“Please tell me we aren’t going to do ‘trust falls’ today?” At the beginning of a recent strategic planning session, I was asked this seemingly omnipresent question. Whether it’s an acoustic guitar, trust falls or a rope course, there are many misconceptions on how we drive change or energy within our workplace. Trust is an outcome of a great place to work and culture helps to create that dynamic. I believe culture is something you can influence and it doesn’t happen in a 30-minute exercise; you build it over time, actions and authenticity.
Much is made about improving culture or increasing employee engagement. In fact, these are words we use on our websites to drive business. From my experience, the workplaces that have the most positive energy have intentionally created their culture and community and do it in specific and well-derived ways.
They allow employees to float and hope they come to work.
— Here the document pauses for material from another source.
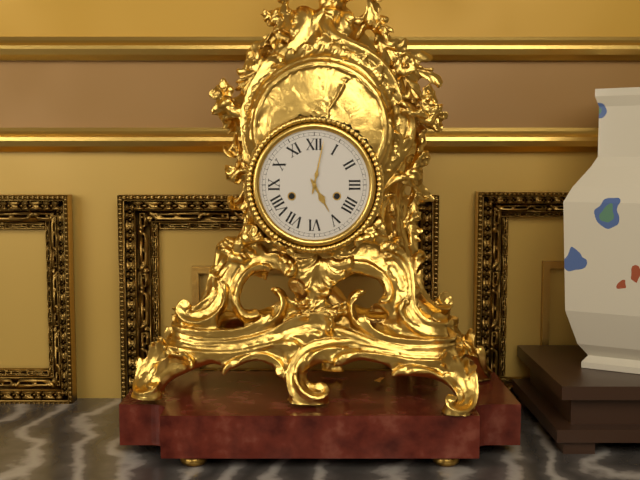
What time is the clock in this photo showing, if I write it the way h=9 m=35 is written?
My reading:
h=5 m=2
Forward-thinking companies are making spaces for employees to move around and feel at home while achieving higher work related attitudes. The layout of office spaces is changing dramatically from cubicles to offices with open space. Collaborative and community space is now vital. Regardless of size, organizations that expect a lot from their employees and show ample amounts of recognition create an environment where employees don’t want to work from home every day—for fear of missing out on what’s happening. Space matters in this regard.
This past month a client of ours re-worked their office layout. I was skeptical at first and the results have been helpful. Instead of organization leaders designing each aspect of the change, they went to employees and asked for their input and to lead the change. The physical changes were fairly subtle and today, the office has flow, open space, team space and private space, a major improvement that is beginning to change behavior.
They invest in being results focused and a great place to work. A misconception that is frustrating, in addition to the trust fall, is that an organization has to choose between being results focused or a great place to work. Now, that’s old school and not the kind of old school that is cool. Igniting work place excitement and cracking the code isn’t all that difficult; set high and clear expectations, illustrate and call-out how individuals’ work impacts the organizations, get out of their way and celebrate success.
They have some fun every once-in-a-while. While one organization’s version of fun may be the trust fall, others may not. Make it a priority to set at least four fun team development activities a year. Play a round of mini-golf, catch a mid-day baseball game, see what works for your team and do more of it.
Every employee wants to make a difference and wants their work to matter. It takes hard work and dedicated leadership to intentionally create a culture and community that is exciting and ignites the energy of your employees. Invest in a few of these strategies and your organization will more often than not be referred to as a “Great Place to Work.”
So what’s the takeaway?
- Space matters
- Results and fun can go hand-in-hand
- What are you going to do to ignite energy and excitement in your workplace?